The game is centred firmly around a fictional UK Private Military Contractor, a modern-day mercenary company that recruit primarily from ex-UK Armed Forces and with a Royal Charter to provide military services in response to falling numbers of UK armed forces.

In many ways, the Company is my favourite of the early trio of OQ games, completed by OQ 1-2 (Fantasy) and River of Heaven (Sci-Fi). I ran some fun convention games. Operation Mudbrick, where operatives guard an archaeological team in the ancient city of UR post-Gulf War 2, and Operation Camphor, where the team reclaims a recording device left by a spy working for The Company that had been left in the Lockheed Sea Shadow, which was now floating inside the hull of a converted cargo ship in one of the US Fleet Arm fleets, moored off the coast of California. In many ways, the scenarios I ran for The Company, although based on real-life situations, were more fantastic and eye-opening than the weirdest fantasy adventures I’ve written.

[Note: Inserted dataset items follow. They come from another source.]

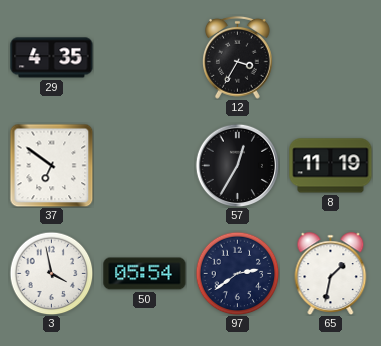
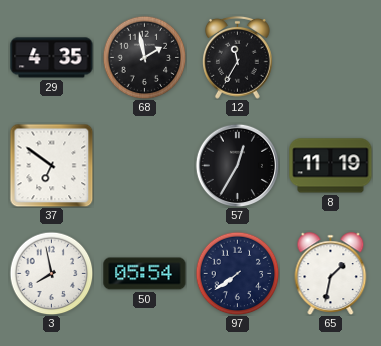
68: none -> 1:58
12: 3:35 -> 11:35
3: 3:58 -> 7:58
97: 2:39 -> 7:39
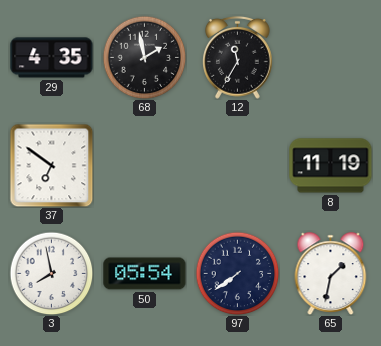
57: 12:35 -> none
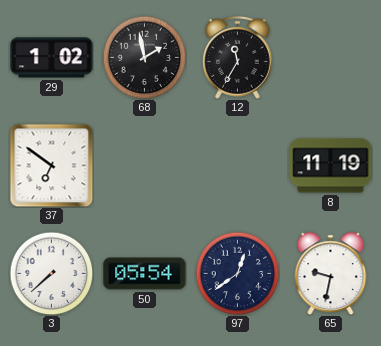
29: 4:35 -> 1:02
3: 7:58 -> 7:38
97: 7:39 -> 12:39
65: 1:32 -> 9:32
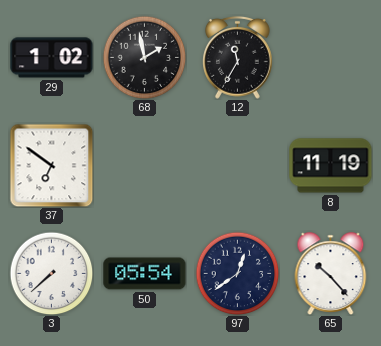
65: 9:32 -> 10:23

While the Company was a good steady seller over the years, I never got beyond publishing the core rulebook, even though there was an adventure book and companion written because its principal author – Rik – suddenly left the hobby.  The main rulebook finally went out of print at the end of the OQ3 Kickstarter back in October 2020.

One day, I hope to bring back The Company for OQ 3, but it will be a slightly different set-up, with a different name (Modern Operations is the current favourite).

Update: Inspired by the nostalgia this post brought up, and with my interest piqued as a Game Designer, I’ve started working on the spiritual successor to the Company, Modern Operations.